It really isn't exaggeration or hyperbole to say that this year's Oscars has been one of the most controversial in years.

From the fact it lost its host to historic tweets involving alleged homophobic remarks, to the debacle over the Oscar songs, the 91st Academy Awards is shaping up to be a complete sh*t-show - and the thing hasn't even started yet.

Here's where it all began.



This almost seems like a distant memory at this stage, but back in August of last year, the organisers of this year's Oscars tried to launch a brand-new category - Best Popular Film. To say that it was greeted with hostility is an understatement. The level of hatred for the idea was universal, and in less than a month, the entire category was scrapped.

Why do it, you ask? Simple, really. Ratings. Ratings and the fact that the producers of the Oscars are trying to entice a decreasingly receptive audience who either haven't seen or don't care about the movies nominated for Best Picture. The solution? Bring in movies like 'Black Panther' and  'A Quiet Place' and have them battle it out against one another.

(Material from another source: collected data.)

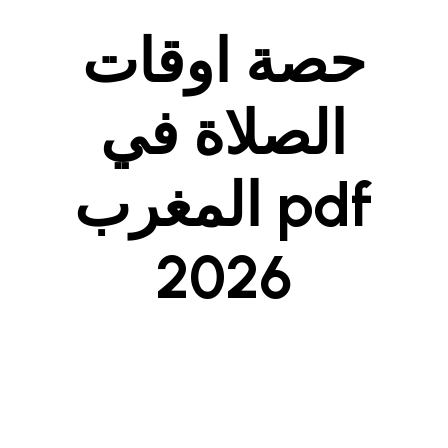
حصة اوقات
الصلاة في
المغرب pdf
2026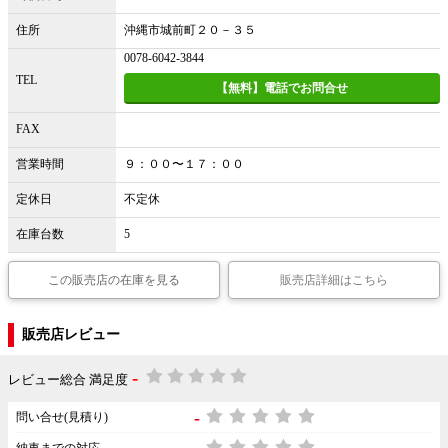
住所
沖縄市城前町２０－３５
0078-6042-3844
TEL
【無料】電話でお問合せ
FAX
営業時間
９：００〜１７：００
定休日
不定休
在庫台数
5
この販売店の在庫を見る
販売店詳細はこちら
販売店レビュー
-
レビュー総合 満足度
-
問い合せ(見積り)
納車までの対応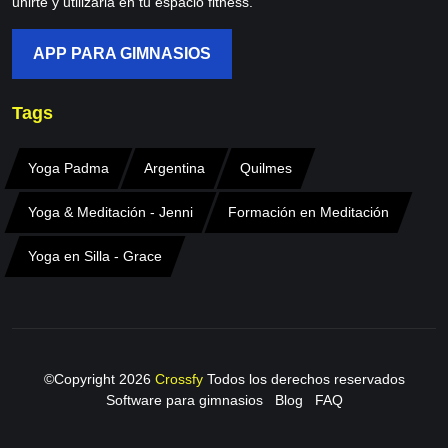
unirte y utilizarla en tu espacio fitness.
APP PARA GIMNASIOS
Tags
Yoga Padma
Argentina
Quilmes
Yoga & Meditación - Jenni
Formación en Meditación
Yoga en Silla - Grace
©Copyright
2026
Crossfy
Todos los derechos reservados
Software para gimnasios
Blog
FAQ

The idea wasn't so much stupid as it was breathtakingly insulting to all concerned. The smaller movies such as 'The Favourite' and 'Vice' are seen as somehow more worthy than smaller movies like 'The Favourite', and couple that with a belief that it creates a two-tier system, and it's just a mess.



There's an entire article dedicated to the snubs at this year's Oscars, but the fact that 'Black Panther' was nominated and 'Bohemian Rhapsody' was also in the running was met with derision in a few corners. For one, 'Black Panther' was the out-and-out expected winner of the ill-fated Best Popular Film Category, so seeing it nominated for Best Picture meant... well, it wasn't going to win Best Picture.

'Bohemian Rhapsody', however, was much more complex. Bryan Singer, who's currently facing renewed accusations of sexual abuse from two men, is listed as an executive producer and credited director - even though he was replaced by Dexter Fletcher. Not only that, the GLAAD Awards specifically removed 'Bohemian Rhapsody' from its category, and Bryan Singer's name was never mentioned in any of the subsequent award wins.



Kevin Hart was first announced as host of this year's Oscars on December 4th. In less than two days - TWO DAYS - he had withdrawn from the job, citing the fact that the controversy surrounding past comments he made about the LGBT community was "a distraction" to the ceremony.

Shortly thereafter, Hart publicly stated that he was reconsidering his position following an interview on 'Ellen' where the comedian and two-time Oscars host implored him to take up the role again. Chris Rock, Seth MacFarlane, Jimmy Kimmel and just about anyone you'd think could host refused to take up the role.

In the end, the Oscars goes ahead without a host - the first time in 30 years.



This year's producers for the Oscars have declared that the entire ceremony will run at three hours flat, and won't tolerate anything remotely outside of this. The first effort to have this hard runtime enforced was by excluding all but two songs - Kendrick Lamar and SZA's 'All The Stars', and Lady Gaga and Bradley Cooper's 'Shallow' - would be performed.

How long did this plan last? Just six days.



Again, the producers' utter determination to keep it at a three-hour runtime caused them to come up with another idea. This one, however, was particularly hair-brained. Best Cinematography, Best Film Editing, Best Live Action Short, and Best Makeup & Hairstyling were to be awarded during the commercial breaks, with the awarding broadcast later in the show.

How bad was the backlash to this idea, you ask? An open letter, decrying the decision, was signed by (deep-breath) Martin Scorsese, Damien Chazelle, Quentin Tarantino, Alfonso Cuaron, Guillermo del Toro, Spike Lee, Seth Rogen, Dee Rees, Ang Lee, Janty Yates, Wally Pfister, Hoyte van Hotema, Roger Deakins, Rachel Morrison, Reed Morano and about 100 more.

How long did this plan last? Four days.


Whether the actual ceremony itself ends up being as drama-filled as the infamous 'Moonlight' / 'La La Land' debacle, or if it's going to be much worse, remains to be seen.

Right now, the Academy simply has to get through this weekend. Come the morning after, there probably needs to be some hard questions about the future of the Oscars - and whether it needs to continue in its current guise.